Fig. 4: Basic electrical properties of a few-layer MoS₂ field-effect transistor.

a Optical image of a 6L-#1 MoS₂ device with multiple In contacts. Scale bar: 5 μm. b Schematic of 6L-#1 MoS₂ device for the transfer length method (TLM). Here, L_c (=1 μm) is the length of contact electrode. The measurement scheme shows the two-probe measurement for the L₂ = 1 μm channel. c Conductance (G) as a function of the back-gate voltage (V_G) at various temperatures. Inset: G–V_G curves near the metal–insulator crossover region. d I–V_SD curves for various V_G at T = 2.4 K. e, f Mobility (μ) as a function of temperature (T) in log scale for 6L and 1L devices, respectively. The red and blue dashed lines in e and f are fitting lines with the relation of \(\mu \left( T \right) \propto T^{ - \alpha }\) with α = 2.2 and 1.1 for 6L and 1L devices, respectively.

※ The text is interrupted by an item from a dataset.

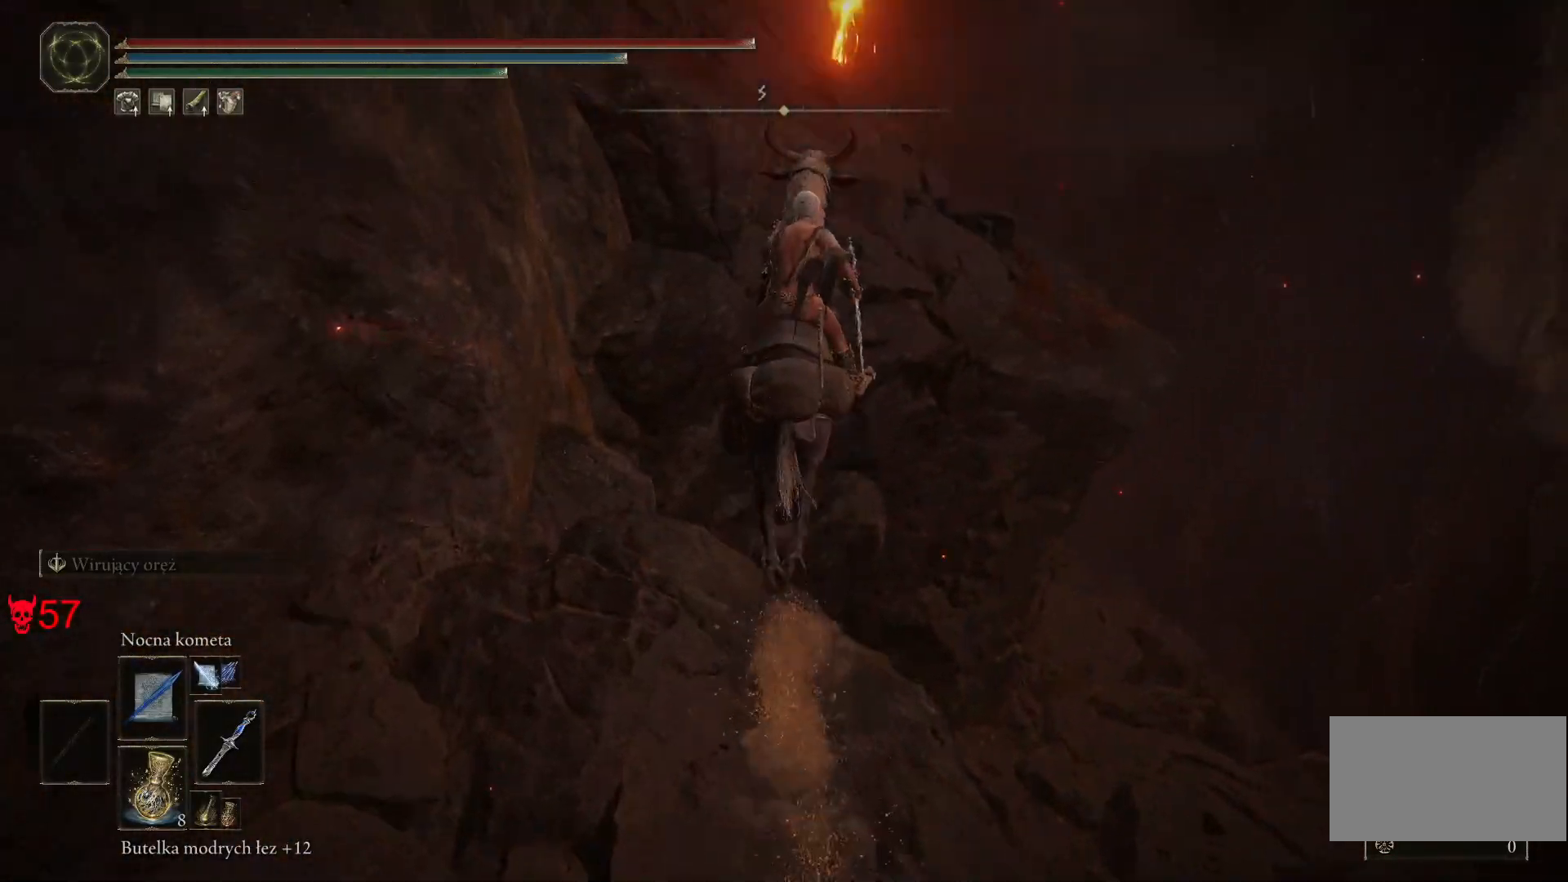
{"keys": ["w"], "mouse": [], "events": []}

In Fig. 4e, we show the field-effect mobility (μ) of the 6L-#1 MoS₂ device as a function of T obtained from the two-probe (open squares) and four-probe (closed squares) measurement schemes. The mobility was obtained at the local maximum location in the μ–V_G curves (see Supplementary Fig. 12). For T > 100 K, in both cases, the data were fitted with a relation of \(\mu \left( T \right) = \mu _0T^{ - \alpha }\) with α = 2.2 as shown by the dashed red line. This value is close to the expected value for bulk MoS₂ (α = 2.6) with the optical phonon scattering as a dominant scattering mechanism^12,32,33. At room T, μ ~ 50 cm² V⁻¹ s⁻¹ values were obtained for both cases. However, the two-probe and four-probe μ values were saturated with decreasing temperature in the region T < 20 K at 1200 and 3200 cm² V⁻¹ s⁻¹, respectively. The saturation behavior in low-T regions is known to occur when the impurity scattering assumes a dominant role while the phonon-scattering effect is suppressed³⁴. By contrast, the mobility for two different 1L MoS₂ devices (1L-#1 and 1L-#2; see Supplementary Figs. 10c, 13, respectively) displayed in Fig. 4f show a T dependence with α = 1.1 for T > 100 K, which is close to the prediction of the acoustic phonon scattering becoming a dominant scattering mechanism for a monolayer MoS₂ (ref. ³³).

For comparison, we also fabricated MoS₂ devices with In contacts covered with Au, where the sample holder was a copper block prepared without a liquid-nitrogen cooling process. In this case, we found that the reproducibility was not high enough to obtain the consistent Ohmic-like behavior in the I–V_SD curves, confirming the critical role of our substrate cooling technique (see Supplementary Fig. 14).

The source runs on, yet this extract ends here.